I sure never knew that sea world had any cool halloween stuff like this, very cool thanks for posting.


----------



## Fiend4Halloween (Aug 28, 2008)

LMAO, I think watching that video put me in a Halloween slump! Well whatever works for ya' Dark Angel, hopefully you'll be back to work on your prop and have great results, good luck.


----------



## Dark Angel 27 (Sep 11, 2008)

Fiend4Halloween said:


> LMAO, I think watching that video put me in a Halloween slump! Well whatever works for ya' Dark Angel, hopefully you'll be back to work on your prop and have great results, good luck.


what? I thought if anything that girl in the short skirt and the plus sized chick would have lifted your spirits! im not a lesbian but i think their awesome!


----------



## saint paul mn (Jun 6, 2009)

Fiend4Halloween said:


> LMAO, I think watching that video put me in a Halloween slump! Well whatever works for ya' Dark Angel, hopefully you'll be back to work on your prop and have great results, good luck.


I AGREE

OH THAT SONG.


----------



## HauntedAcresManor (Aug 13, 2008)

i swear to y'all it definitely gave me chills.. those chills that put me in a halloween mood. 
and well, i'm a sucker too for any performance with an awesome "entrance". 

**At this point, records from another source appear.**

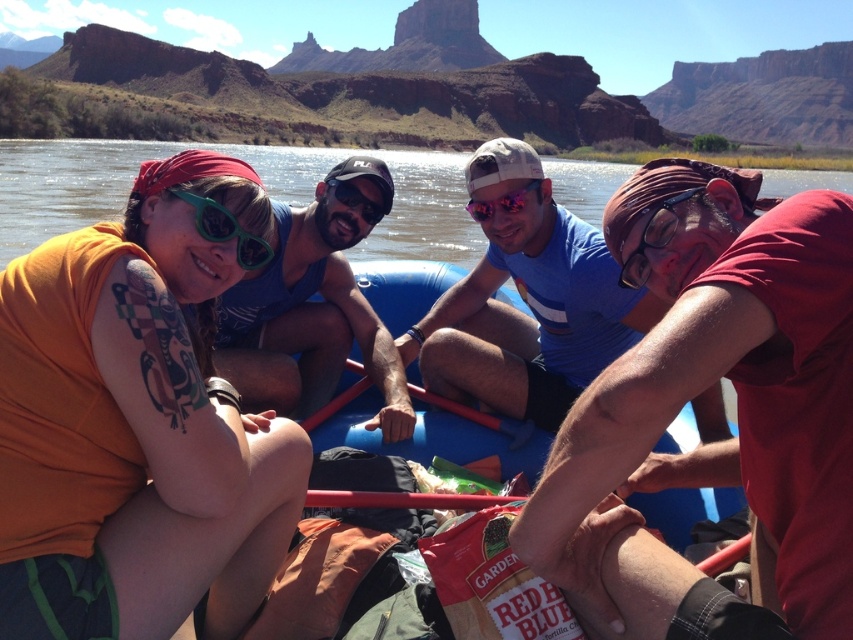
Question: Can you confirm if clear blue water at upper left is bigger than green plastic goggles at upper left?

Choices:
 (A) yes
 (B) no

Answer: (A)

Question: Does matte black tank top at left have a lesser width compared to matte black goggles at center?

Choices:
 (A) yes
 (B) no

Answer: (B)

Question: Observing the image, what is the correct spatial positioning of orange fabric at center in reference to matte black tank top at left?

Choices:
 (A) below
 (B) above

Answer: (A)

Question: Which is nearer to the pink reflective goggles at center?

Choices:
 (A) matte black goggles at center
 (B) orange fabric at center
 (C) matte black tank top at left

Answer: (A)

Question: Estimate the real-world distances between objects in this image. Which object is closer to the matte black tank top at left?

Choices:
 (A) transparent plastic goggles at center
 (B) orange fabric at center
 (C) clear blue water at upper left
 (D) blue cotton shirt at center

Answer: (D)

Question: Which of the following is the farthest from the observer?

Choices:
 (A) [512, 406]
 (B) [519, 205]
 (C) [660, 204]
 (D) [372, 224]

Answer: (D)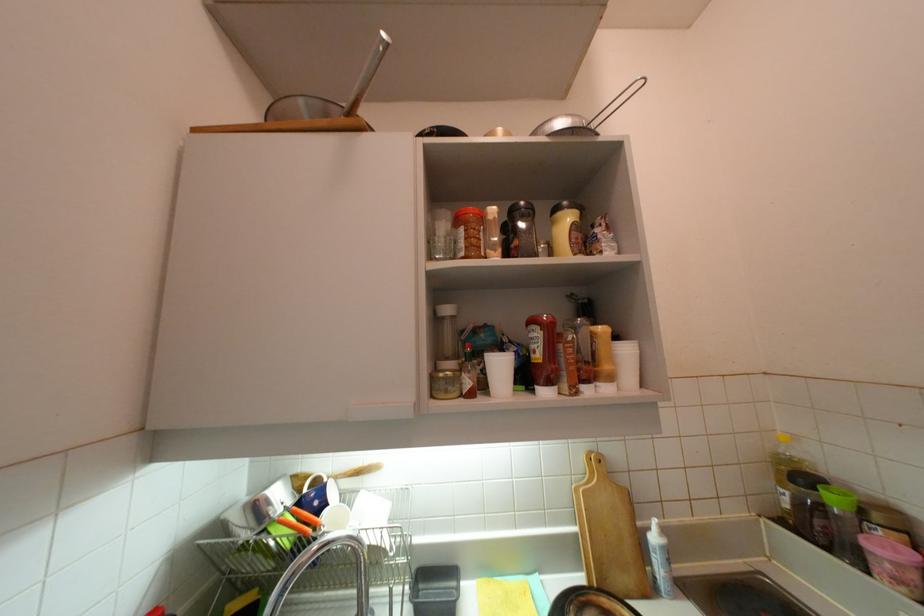
Locate an element on the screen. black spice grinder is located at coordinates (521, 230).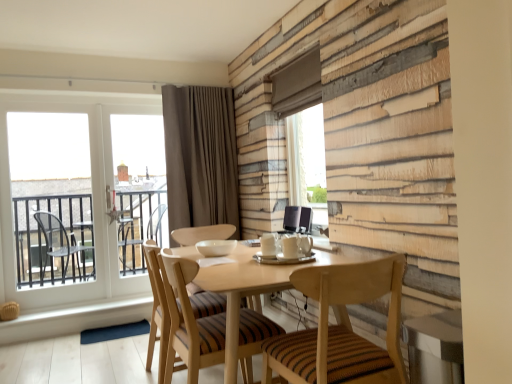
I want to click on vacant region below white glass window at left (from a real-world perspective), so click(94, 302).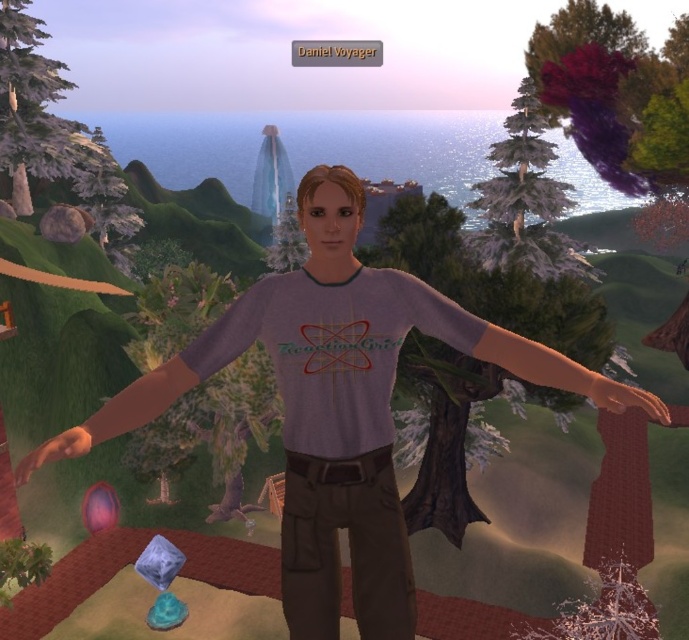
Is green matte tree at upper left above green matte tree at center?

Yes, green matte tree at upper left is above green matte tree at center.

Is point (105, 164) farther from viewer compared to point (291, 211)?

Yes.

Locate an element on the screen. The height and width of the screenshot is (640, 689). green matte tree at upper left is located at coordinates (105, 196).

Is point (25, 209) positioned behind point (110, 241)?

That is False.

Is green matte tree at left positioned behind green matte tree at upper left?

No, green matte tree at left is in front of green matte tree at upper left.

The width and height of the screenshot is (689, 640). In order to click on green matte tree at left in this screenshot , I will do `click(54, 136)`.

Can you confirm if green matte tree at left is shorter than snowy bark tree at lower right?

No, green matte tree at left is not shorter than snowy bark tree at lower right.

Who is more forward, [0,72] or [610,600]?

Point [610,600] is more forward.

Where is `green matte tree at left`? This screenshot has width=689, height=640. green matte tree at left is located at coordinates (54, 136).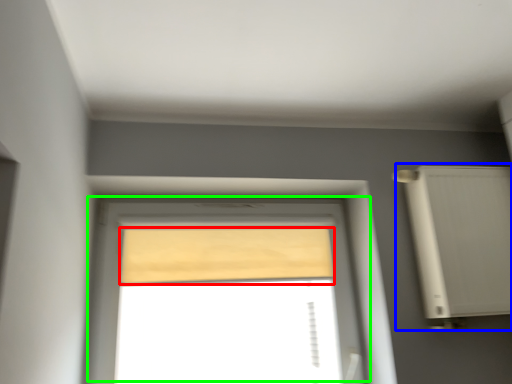
Question: Based on their relative distances, which object is farther from curtain (highlighted by a red box)? Choose from air conditioner (highlighted by a blue box) and window (highlighted by a green box).

Choices:
 (A) air conditioner
 (B) window

Answer: (A)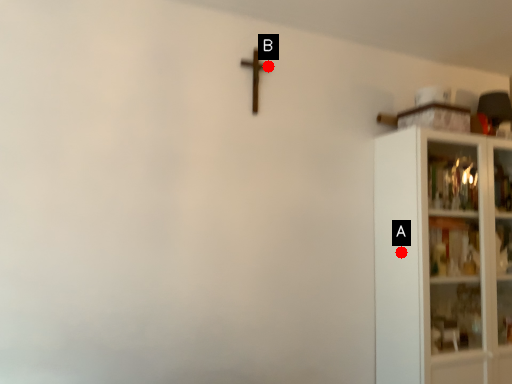
Question: Two points are circled on the image, labeled by A and B beside each circle. Which point is farther to the camera?

Choices:
 (A) A is further
 (B) B is further

Answer: (B)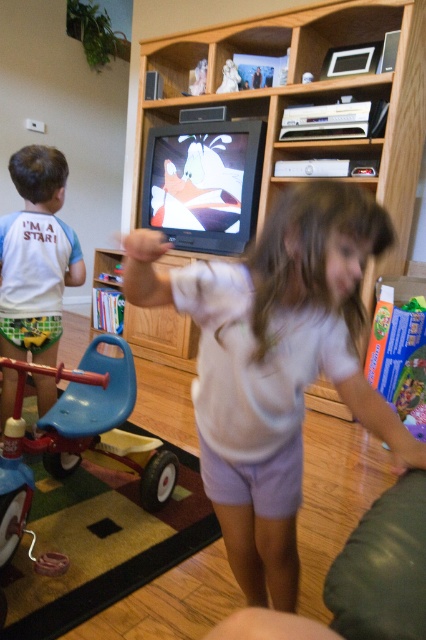
Is blue plastic tricycle at lower left positioned behind white cotton shirt at left?

No, blue plastic tricycle at lower left is in front of white cotton shirt at left.

Is blue plastic tricycle at lower left to the right of white cotton shirt at left from the viewer's perspective?

Indeed, blue plastic tricycle at lower left is positioned on the right side of white cotton shirt at left.

Find the location of `blue plastic tricycle at lower left`. blue plastic tricycle at lower left is located at coordinates (60, 435).

Does point (379, 435) lie behind point (317, 40)?

No, (379, 435) is closer to viewer.

Is white cotton shirt at center thinner than wooden entertainment center at center?

Yes, white cotton shirt at center is thinner than wooden entertainment center at center.

Locate an element on the screen. white cotton shirt at center is located at coordinates (275, 364).

Where is `white cotton shirt at center`? The height and width of the screenshot is (640, 426). white cotton shirt at center is located at coordinates (275, 364).

Is point (259, 502) positioned after point (8, 419)?

That is False.

Between white cotton shirt at center and blue plastic tricycle at lower left, which one is positioned lower?

blue plastic tricycle at lower left is lower down.

Between point (344, 234) and point (68, 426), which one is positioned in front?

makes me sad too though... i sure do miss astroworld's fright nights. 

R.I.P. ASTROWORLD

very nice dark angel, thank you for sharing. it sure did put a smirk on my face after my spur of sadness there, lol


----------



## Rahnefan (May 1, 2009)

Opposite effect on me too. Thanks tho.


----------



## Dark Angel 27 (Sep 11, 2008)

well, damn, i think yall just killed my halloween spirit there. i guess it had to die eventually. guess im nowhere as cool as i thought i was


----------



## Rahnefan (May 1, 2009)

Different strokes amigo..._nobody_ is cool. Whatever straightens your broomstick.


----------